When an element’s atoms lose electrons, it’s said to be oxidized. When an element’s atoms gain electrons, it’s called the oxidizing agent and is said to be reduced. When the atoms of an element gain electrons, it’s called reduction. Oxidation and reduction always occur simultaneously, so chemists describe this reaction with the terms oxidation-reduction or redox.
Oxygen is the oxidizing agent in most oxidation-reduction reactions. For example, rusted iron is caused by oxygen combining with iron to form iron oxide on its surface. The iron atoms give up electrons to the oxygen atoms. The iron is oxidized, and the oxygen is reduced. The same thing happens during the oxidation of copper, but the result is a greenish coating called copper oxide. In either case, the metal itself isn't weakened by oxidation, but years of exposure to air and water give the surface a patina.

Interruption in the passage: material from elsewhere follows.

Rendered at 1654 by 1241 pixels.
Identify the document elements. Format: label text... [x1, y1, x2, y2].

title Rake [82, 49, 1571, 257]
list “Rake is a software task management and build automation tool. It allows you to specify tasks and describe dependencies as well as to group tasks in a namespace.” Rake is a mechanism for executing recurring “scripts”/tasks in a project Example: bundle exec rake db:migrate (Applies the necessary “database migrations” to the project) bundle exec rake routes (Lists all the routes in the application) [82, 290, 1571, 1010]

Burning coal is rapid oxidation. Rusting iron is slow oxidation. The respiration of plants and animals is also oxidation.
The halogen elements of fluorine, chlorine, bromine, iodine and astatine are also oxidizing agents. When chlorine combines with sodium, it forms sodium chloride, or common salt, and the sodium atoms give up electrons to the chlorine atoms. Thus, the sodium is oxidized, and the chlorine is reduced.